§ **WHAT YOU HAVE TO DO**: Below are records with pictures. Reproduce exactly the lines from the line with "X86375000Y-141590000D02*" to the line with "X0217900Y0125630D03*", inclusive, and leave each picture out.

# # # # #

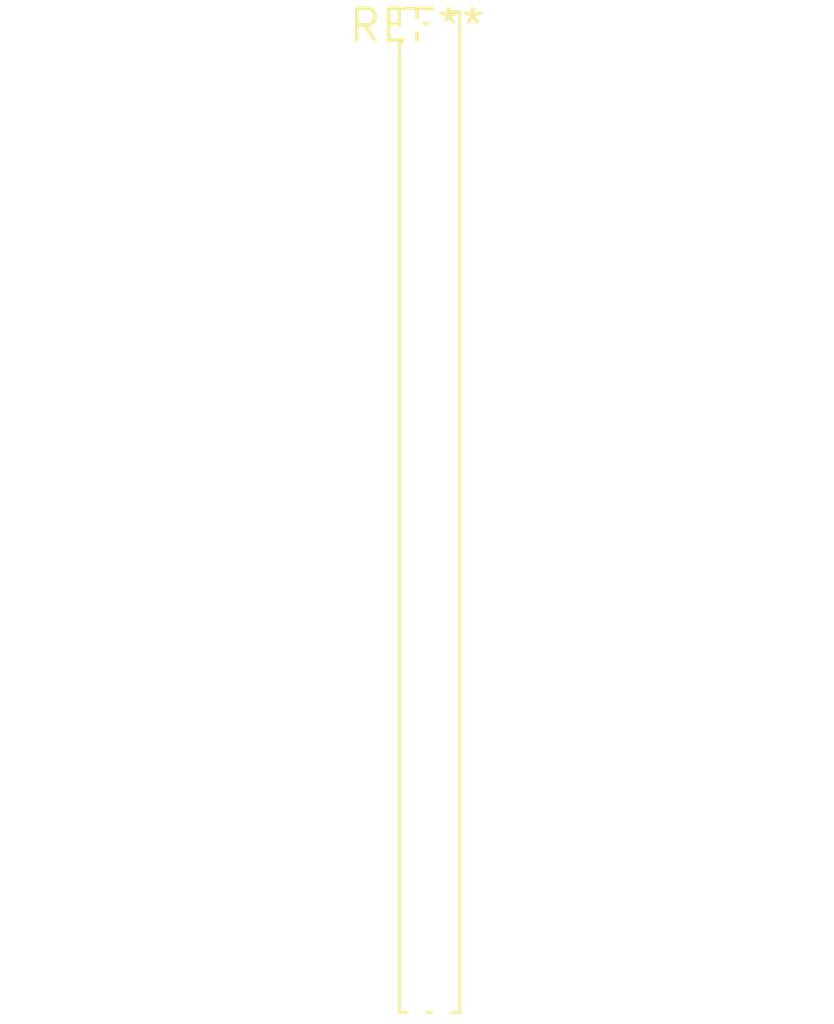
<source format=kicad_pcb>
(kicad_pcb (version 20240108) (generator pcbnew)

  (general
    (thickness 1.6)
  )

  (paper "A4")
  (layers
    (0 "F.Cu" signal)
    (31 "B.Cu" signal)
    (32 "B.Adhes" user "B.Adhesive")
    (33 "F.Adhes" user "F.Adhesive")
    (34 "B.Paste" user)
    (35 "F.Paste" user)
    (36 "B.SilkS" user "B.Silkscreen")
    (37 "F.SilkS" user "F.Silkscreen")
    (38 "B.Mask" user)
    (39 "F.Mask" user)
    (40 "Dwgs.User" user "User.Drawings")
    (41 "Cmts.User" user "User.Comments")
    (42 "Eco1.User" user "User.Eco1")
    (43 "Eco2.User" user "User.Eco2")
    (44 "Edge.Cuts" user)
    (45 "Margin" user)
    (46 "B.CrtYd" user "B.Courtyard")
    (47 "F.CrtYd" user "F.Courtyard")
    (48 "B.Fab" user)
    (49 "F.Fab" user)
    (50 "User.1" user)
    (51 "User.2" user)
    (52 "User.3" user)
    (53 "User.4" user)
    (54 "User.5" user)
    (55 "User.6" user)
    (56 "User.7" user)
    (57 "User.8" user)
    (58 "User.9" user)
  )

  (setup
    (pad_to_mask_clearance 0)
    (pcbplotparams
      (layerselection 0x00010fc_ffffffff)
      (plot_on_all_layers_selection 0x0000000_00000000)
      (disableapertmacros false)
      (usegerberextensions false)
      (usegerberattributes false)
      (usegerberadvancedattributes false)
      (creategerberjobfile false)
      (dashed_line_dash_ratio 12.000000)
      (dashed_line_gap_ratio 3.000000)
      (svgprecision 4)
      (plotframeref false)
      (viasonmask false)
      (mode 1)
      (useauxorigin false)
      (hpglpennumber 1)
      (hpglpenspeed 20)
      (hpglpendiameter 15.000000)
      (dxfpolygonmode false)
      (dxfimperialunits false)
      (dxfusepcbnewfont false)
      (psnegative false)
      (psa4output false)
      (plotreference false)
      (plotvalue false)
      (plotinvisibletext false)
      (sketchpadsonfab false)
      (subtractmaskfromsilk false)
      (outputformat 1)
      (mirror false)
      (drillshape 1)
      (scaleselection 1)
      (outputdirectory "")
    )
  )

  (net 0 "")

  (footprint "PinHeader_2x40_P1.00mm_Vertical" (layer "F.Cu") (at 0 0))

)

</source>
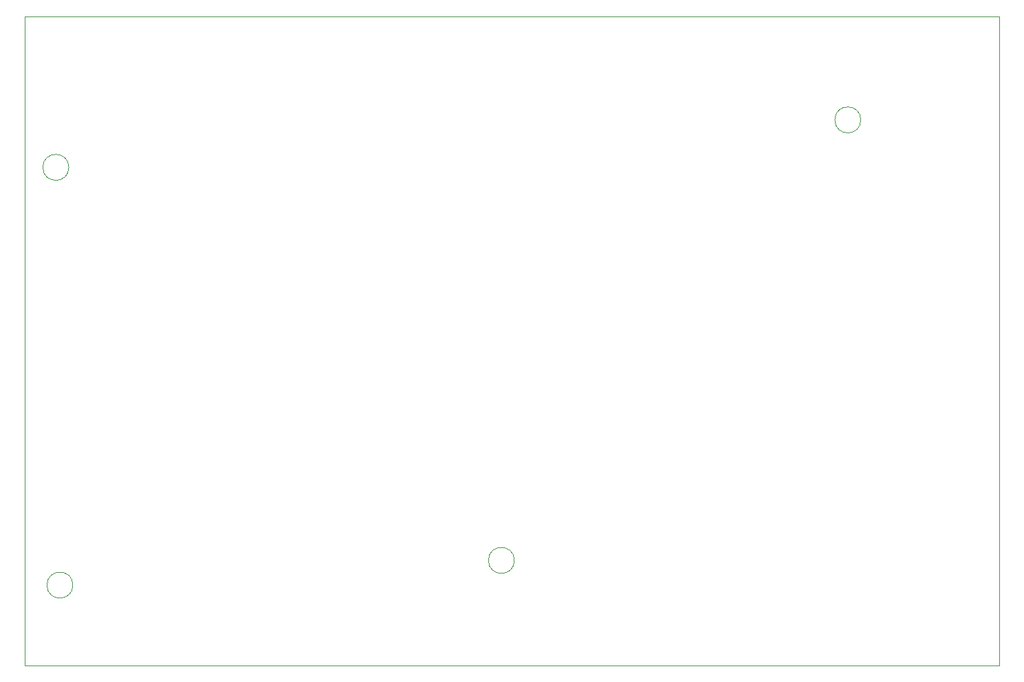
<source format=gbr>
%TF.GenerationSoftware,KiCad,Pcbnew,(6.0.5)*%
%TF.CreationDate,2024-01-23T17:13:34+09:00*%
%TF.ProjectId,ESP32_S2DevelopBoard,45535033-325f-4533-9244-6576656c6f70,rev?*%
%TF.SameCoordinates,Original*%
%TF.FileFunction,Profile,NP*%
%FSLAX46Y46*%
G04 Gerber Fmt 4.6, Leading zero omitted, Abs format (unit mm)*
G04 Created by KiCad (PCBNEW (6.0.5)) date 2024-01-23 17:13:34*
%MOMM*%
%LPD*%
G01*
G04 APERTURE LIST*
%TA.AperFunction,Profile*%
%ADD10C,0.100000*%
%TD*%
G04 APERTURE END LIST*
D10*
X189300000Y-74350000D02*
G75*
G03*
X189300000Y-74350000I-1600000J0D01*
G01*
X146650000Y-128650000D02*
G75*
G03*
X146650000Y-128650000I-1600000J0D01*
G01*
X91800000Y-80200000D02*
G75*
G03*
X91800000Y-80200000I-1600000J0D01*
G01*
X92300000Y-131700000D02*
G75*
G03*
X92300000Y-131700000I-1600000J0D01*
G01*
X86375000Y-61590000D02*
X206375000Y-61590000D01*
X206375000Y-61590000D02*
X206375000Y-141590000D01*
X206375000Y-141590000D02*
X86375000Y-141590000D01*
X86375000Y-141590000D02*
X86375000Y-61590000D01*
M02*

</source>
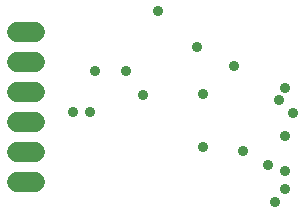
<source format=gbs>
G75*
%MOIN*%
%OFA0B0*%
%FSLAX25Y25*%
%IPPOS*%
%LPD*%
%AMOC8*
5,1,8,0,0,1.08239X$1,22.5*
%
%ADD10C,0.06506*%
%ADD11C,0.03584*%
D10*
X0128491Y0121850D02*
X0134396Y0121850D01*
X0134396Y0131850D02*
X0128491Y0131850D01*
X0128491Y0141850D02*
X0134396Y0141850D01*
X0134396Y0151850D02*
X0128491Y0151850D01*
X0128491Y0161850D02*
X0134396Y0161850D01*
X0134396Y0171850D02*
X0128491Y0171850D01*
D11*
X0214570Y0115449D03*
X0217900Y0119724D03*
X0217900Y0125630D03*
X0211995Y0127598D03*
X0203743Y0132181D03*
X0190341Y0133504D03*
X0217900Y0137441D03*
X0220475Y0144976D03*
X0215932Y0149252D03*
X0217900Y0153189D03*
X0200790Y0160724D03*
X0188373Y0166969D03*
X0175475Y0179071D03*
X0164751Y0159094D03*
X0170554Y0151118D03*
X0154570Y0159071D03*
X0152940Y0145315D03*
X0147034Y0145315D03*
X0190341Y0151220D03*
M02*

</source>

# # # # #

§ **RESPONSE**:
X86375000Y-141590000D02*
X86375000Y-61590000D01*
M02*

</source>
<source format=gbs>
G75*
%MOIN*%
%OFA0B0*%
%FSLAX25Y25*%
%IPPOS*%
%LPD*%
%AMOC8*
5,1,8,0,0,1.08239X$1,22.5*
%
%ADD10C,0.06506*%
%ADD11C,0.03584*%
D10*
X0128491Y0121850D02*
X0134396Y0121850D01*
X0134396Y0131850D02*
X0128491Y0131850D01*
X0128491Y0141850D02*
X0134396Y0141850D01*
X0134396Y0151850D02*
X0128491Y0151850D01*
X0128491Y0161850D02*
X0134396Y0161850D01*
X0134396Y0171850D02*
X0128491Y0171850D01*
D11*
X0214570Y0115449D03*
X0217900Y0119724D03*
X0217900Y0125630D03*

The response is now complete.